Démocratie & Spiritualité, Sur le fil

2024 : l’année Europe

Chaque année depuis 2018, j’essaie de mettre celle qui commence sous un signe hérité de nos mythologies : après Janus, ce fut Sisyphe en 2019, puis Sol invictus, Qohèleth, Hubris et Némésis, et enfin la Pythie en 2023. Cette année j’ai choisi Europe, cette princesse phénicienne fille d’Agénor roi de Tyr et de Téléphassa, et sœur de Cadmos ; l’occasion de parler de cette entité multiforme que nous appelons l’Europe et de revenir sur les sources de cette notion aux multiples dimensions.

 

Henri Matisse L’enlèvement d’Europe (1929)

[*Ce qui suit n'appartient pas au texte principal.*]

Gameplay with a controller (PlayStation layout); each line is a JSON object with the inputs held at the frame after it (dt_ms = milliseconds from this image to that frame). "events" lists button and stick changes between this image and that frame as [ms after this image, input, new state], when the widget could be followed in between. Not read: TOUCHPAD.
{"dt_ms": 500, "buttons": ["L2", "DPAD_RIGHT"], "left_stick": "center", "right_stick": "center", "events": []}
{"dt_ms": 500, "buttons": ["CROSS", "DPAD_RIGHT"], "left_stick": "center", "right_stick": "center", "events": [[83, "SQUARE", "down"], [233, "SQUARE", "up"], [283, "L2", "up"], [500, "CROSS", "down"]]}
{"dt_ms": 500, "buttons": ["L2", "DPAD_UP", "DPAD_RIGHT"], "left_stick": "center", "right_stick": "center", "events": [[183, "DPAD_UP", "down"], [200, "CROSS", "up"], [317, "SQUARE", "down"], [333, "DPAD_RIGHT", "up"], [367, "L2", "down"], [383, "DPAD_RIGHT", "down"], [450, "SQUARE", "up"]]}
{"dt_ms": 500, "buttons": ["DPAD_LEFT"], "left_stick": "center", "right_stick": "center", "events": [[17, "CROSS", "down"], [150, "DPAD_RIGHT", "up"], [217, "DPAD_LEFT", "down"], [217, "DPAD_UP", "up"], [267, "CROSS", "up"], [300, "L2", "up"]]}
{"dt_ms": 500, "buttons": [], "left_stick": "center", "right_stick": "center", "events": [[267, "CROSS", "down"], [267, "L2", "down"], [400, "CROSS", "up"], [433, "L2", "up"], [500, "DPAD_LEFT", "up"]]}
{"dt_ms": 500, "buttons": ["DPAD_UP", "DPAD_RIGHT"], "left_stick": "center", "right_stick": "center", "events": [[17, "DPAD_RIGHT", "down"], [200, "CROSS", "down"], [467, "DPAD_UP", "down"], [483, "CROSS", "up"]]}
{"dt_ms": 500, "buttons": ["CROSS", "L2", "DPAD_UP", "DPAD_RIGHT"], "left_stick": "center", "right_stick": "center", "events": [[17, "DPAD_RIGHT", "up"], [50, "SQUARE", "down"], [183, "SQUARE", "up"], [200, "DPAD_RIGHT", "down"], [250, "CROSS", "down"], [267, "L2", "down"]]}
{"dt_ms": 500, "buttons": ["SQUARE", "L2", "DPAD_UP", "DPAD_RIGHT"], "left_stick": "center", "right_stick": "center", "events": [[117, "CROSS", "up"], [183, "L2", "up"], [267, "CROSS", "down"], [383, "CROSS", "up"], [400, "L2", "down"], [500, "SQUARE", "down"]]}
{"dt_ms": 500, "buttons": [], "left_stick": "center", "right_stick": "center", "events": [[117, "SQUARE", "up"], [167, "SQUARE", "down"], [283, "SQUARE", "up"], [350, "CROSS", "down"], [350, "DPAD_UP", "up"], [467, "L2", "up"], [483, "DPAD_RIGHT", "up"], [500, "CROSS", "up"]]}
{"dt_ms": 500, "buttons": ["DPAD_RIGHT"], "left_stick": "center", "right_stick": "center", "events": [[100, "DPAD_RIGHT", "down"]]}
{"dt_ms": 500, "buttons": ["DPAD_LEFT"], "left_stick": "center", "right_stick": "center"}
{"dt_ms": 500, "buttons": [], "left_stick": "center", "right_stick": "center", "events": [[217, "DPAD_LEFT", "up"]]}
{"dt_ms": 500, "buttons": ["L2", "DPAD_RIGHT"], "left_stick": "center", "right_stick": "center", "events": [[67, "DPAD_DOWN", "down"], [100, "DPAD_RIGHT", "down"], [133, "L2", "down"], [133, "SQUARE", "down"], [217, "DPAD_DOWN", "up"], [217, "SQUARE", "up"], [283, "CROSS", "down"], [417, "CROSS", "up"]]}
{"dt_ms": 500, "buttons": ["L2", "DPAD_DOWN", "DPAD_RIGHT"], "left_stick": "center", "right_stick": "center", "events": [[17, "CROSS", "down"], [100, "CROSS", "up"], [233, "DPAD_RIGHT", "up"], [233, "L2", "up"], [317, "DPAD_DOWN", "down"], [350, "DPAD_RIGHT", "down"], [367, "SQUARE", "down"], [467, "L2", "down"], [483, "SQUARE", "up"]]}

Il en est de l’Europe comme du temps pour Augustin d’Hippone : si on ne me le demande pas ce je sais ce que c’est, mais dès qu’on me le demande je ne le sais plus. Il est intéressant de rappeler que, selon la mythologie grecque, son nom est emprunté à celui d’une princesse levantine, enlevée (consentante) par un Zes travesti en taureau et traversant sur son dos une partie de la Méditerranée, pour atterrir sur l’île de Crête et être à l’origine de la civilisation minoenne. Une origine orientale et méditerranéenne à la fois qui tranche avec l’idée que nous nous en faisons.

Malgré la tentative des francs de les récupérer au moment des croisades, puis bien plus tard au Maghreb avec la colonisation de ces terres algériennes qui avaient vu naître Augustin, l’Europe s’est amputée, depuis que les grecs se sont servis du nom pour désigner les terres du nord, de plus de la moitié, à l’est au sud, de ses racines méditerranéennes.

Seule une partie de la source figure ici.